The performances are good with Nicolas Cage being especially fascinating. I’m always taken aback by his early performances, it’s clear he was always painting with bold brush strokes and wanted to make his mark on his generation of actors. He always stands out in these movies to the point of being distracting and yet he is repeatedly the one thing I remember from them. It would all culminate in Moonstruck of course but to see him here, embracing wigs, prosthetics and the truly transformative potential of screen acting, and you can see the seeds planted for the batshit choices he would make later in his career.

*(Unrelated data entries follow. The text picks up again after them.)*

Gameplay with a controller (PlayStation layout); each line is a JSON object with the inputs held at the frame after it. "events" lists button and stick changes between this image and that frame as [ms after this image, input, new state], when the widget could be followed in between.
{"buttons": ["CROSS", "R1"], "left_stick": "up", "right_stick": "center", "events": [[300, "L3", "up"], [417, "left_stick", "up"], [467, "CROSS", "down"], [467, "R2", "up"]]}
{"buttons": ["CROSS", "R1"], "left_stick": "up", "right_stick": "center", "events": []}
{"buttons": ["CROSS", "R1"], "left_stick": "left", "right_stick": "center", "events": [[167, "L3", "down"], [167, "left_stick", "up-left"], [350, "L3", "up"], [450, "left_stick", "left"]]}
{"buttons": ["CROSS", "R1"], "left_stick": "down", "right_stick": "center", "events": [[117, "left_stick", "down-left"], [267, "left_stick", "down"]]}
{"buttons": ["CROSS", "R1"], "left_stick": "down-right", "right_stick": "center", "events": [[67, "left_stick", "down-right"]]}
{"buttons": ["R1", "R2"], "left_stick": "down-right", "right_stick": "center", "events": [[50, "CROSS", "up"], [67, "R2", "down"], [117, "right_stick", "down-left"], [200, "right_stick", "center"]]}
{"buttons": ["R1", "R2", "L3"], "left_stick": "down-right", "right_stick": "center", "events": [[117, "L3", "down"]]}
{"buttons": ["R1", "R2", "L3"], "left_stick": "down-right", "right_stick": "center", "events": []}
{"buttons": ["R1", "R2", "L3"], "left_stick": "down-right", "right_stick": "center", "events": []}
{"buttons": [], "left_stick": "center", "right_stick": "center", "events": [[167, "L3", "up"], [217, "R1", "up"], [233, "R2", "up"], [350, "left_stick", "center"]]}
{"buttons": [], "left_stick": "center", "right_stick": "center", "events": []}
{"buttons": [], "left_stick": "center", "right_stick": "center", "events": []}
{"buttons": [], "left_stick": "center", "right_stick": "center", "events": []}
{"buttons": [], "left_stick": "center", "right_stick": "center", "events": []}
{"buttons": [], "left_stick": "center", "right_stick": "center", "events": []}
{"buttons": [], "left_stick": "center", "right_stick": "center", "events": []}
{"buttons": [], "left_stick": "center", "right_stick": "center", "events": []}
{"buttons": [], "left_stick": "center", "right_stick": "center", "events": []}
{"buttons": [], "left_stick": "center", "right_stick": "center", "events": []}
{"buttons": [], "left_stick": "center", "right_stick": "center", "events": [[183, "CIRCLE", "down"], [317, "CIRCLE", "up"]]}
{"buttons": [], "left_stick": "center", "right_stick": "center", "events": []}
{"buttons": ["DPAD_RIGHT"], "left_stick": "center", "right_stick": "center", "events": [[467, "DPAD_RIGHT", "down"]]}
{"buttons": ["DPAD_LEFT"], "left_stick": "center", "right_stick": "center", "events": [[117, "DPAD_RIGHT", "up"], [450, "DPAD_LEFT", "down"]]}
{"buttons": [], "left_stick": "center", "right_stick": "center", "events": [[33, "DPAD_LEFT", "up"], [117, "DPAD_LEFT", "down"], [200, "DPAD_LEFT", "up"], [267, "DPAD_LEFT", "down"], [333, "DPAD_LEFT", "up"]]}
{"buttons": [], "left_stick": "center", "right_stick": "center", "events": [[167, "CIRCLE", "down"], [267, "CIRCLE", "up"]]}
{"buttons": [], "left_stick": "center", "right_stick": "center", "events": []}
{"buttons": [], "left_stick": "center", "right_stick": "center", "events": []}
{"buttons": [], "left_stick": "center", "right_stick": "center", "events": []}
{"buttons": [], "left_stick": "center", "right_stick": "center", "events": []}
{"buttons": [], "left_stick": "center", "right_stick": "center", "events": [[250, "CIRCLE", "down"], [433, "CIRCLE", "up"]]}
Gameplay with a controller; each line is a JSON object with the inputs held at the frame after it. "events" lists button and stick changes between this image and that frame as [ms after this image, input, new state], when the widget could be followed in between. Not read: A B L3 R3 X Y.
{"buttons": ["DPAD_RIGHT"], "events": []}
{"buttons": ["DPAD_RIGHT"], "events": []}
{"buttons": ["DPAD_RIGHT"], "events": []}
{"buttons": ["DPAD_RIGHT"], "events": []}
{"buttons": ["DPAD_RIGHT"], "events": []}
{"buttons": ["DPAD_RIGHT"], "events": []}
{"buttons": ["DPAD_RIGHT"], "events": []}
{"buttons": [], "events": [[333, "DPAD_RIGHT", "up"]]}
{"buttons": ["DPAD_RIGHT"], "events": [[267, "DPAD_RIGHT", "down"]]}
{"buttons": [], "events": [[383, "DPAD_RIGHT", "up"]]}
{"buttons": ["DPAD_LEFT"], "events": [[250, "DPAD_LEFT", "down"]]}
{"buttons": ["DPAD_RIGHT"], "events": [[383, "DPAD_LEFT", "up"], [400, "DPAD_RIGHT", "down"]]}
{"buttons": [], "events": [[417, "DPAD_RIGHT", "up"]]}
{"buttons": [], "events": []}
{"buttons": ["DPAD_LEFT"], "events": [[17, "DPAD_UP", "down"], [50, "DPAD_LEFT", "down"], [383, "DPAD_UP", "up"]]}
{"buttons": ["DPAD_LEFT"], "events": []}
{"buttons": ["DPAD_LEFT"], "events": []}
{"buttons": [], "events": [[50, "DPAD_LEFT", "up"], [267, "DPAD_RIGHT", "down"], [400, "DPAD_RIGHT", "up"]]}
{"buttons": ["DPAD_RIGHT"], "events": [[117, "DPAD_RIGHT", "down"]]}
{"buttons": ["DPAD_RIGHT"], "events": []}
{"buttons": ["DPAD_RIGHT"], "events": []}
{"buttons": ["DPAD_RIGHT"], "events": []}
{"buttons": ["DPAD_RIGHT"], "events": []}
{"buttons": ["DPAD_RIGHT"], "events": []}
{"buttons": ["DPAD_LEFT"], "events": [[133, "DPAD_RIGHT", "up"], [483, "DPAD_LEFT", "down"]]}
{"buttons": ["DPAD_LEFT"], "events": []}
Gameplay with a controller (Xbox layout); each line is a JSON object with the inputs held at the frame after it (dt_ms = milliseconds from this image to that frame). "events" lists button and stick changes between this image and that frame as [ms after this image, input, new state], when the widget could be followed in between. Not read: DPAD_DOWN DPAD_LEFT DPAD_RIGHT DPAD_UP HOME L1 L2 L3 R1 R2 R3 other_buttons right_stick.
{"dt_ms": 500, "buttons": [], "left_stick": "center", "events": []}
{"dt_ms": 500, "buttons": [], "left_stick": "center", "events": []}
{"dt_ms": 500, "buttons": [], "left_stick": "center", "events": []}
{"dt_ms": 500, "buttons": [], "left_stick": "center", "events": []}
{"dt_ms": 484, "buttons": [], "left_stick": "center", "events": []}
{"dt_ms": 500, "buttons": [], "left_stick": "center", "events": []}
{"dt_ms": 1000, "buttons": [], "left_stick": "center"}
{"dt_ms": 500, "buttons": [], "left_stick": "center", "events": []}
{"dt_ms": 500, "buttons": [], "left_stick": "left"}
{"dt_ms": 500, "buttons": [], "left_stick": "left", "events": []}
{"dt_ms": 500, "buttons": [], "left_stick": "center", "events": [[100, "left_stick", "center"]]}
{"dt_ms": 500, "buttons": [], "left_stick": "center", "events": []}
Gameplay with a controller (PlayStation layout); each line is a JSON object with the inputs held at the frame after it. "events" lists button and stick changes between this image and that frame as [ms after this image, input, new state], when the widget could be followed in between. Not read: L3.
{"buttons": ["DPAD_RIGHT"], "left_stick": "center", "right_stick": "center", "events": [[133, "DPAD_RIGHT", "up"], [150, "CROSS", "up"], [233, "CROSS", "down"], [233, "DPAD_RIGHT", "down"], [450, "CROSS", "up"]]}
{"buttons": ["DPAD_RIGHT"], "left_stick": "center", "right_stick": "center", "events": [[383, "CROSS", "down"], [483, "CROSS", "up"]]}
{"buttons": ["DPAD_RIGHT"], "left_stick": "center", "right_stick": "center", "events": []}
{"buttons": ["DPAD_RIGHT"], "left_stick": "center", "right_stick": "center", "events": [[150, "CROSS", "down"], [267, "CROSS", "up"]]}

This is a well-made and efficient movie with Coppola casually hitting mainstream story beats as if on auto-pilot. It’s one of his most pedestrian achievements; light, fluffy yet absolutely forgettable. Still, it did the trick and gave the filmmaker his biggest box office success since Apocalypse Now. The baby boomers ate it up.
A groovy Corman/Coppola jam that plays better while squinting into the schlock to see seeds of that Coppola gold. There’s a lot of genuinely arresting imagery here, all gothic-tinged and rendered in spooky B&W. An extended sequence involving the heroine de-roboing to plant some dolls at the bottom of a swamp only to discover a rotting corpse in said swamp and then getting (SPOILER ALERT) decapitated by an axe-wielding murderer upon resurfacing is an excellent bait and switch. While certainly rudimentary, Coppola: The Great Screenwriter is definitely coming into focus here. One of those delicious low-budget spook shows that would play great as background imagery at a Halloween party.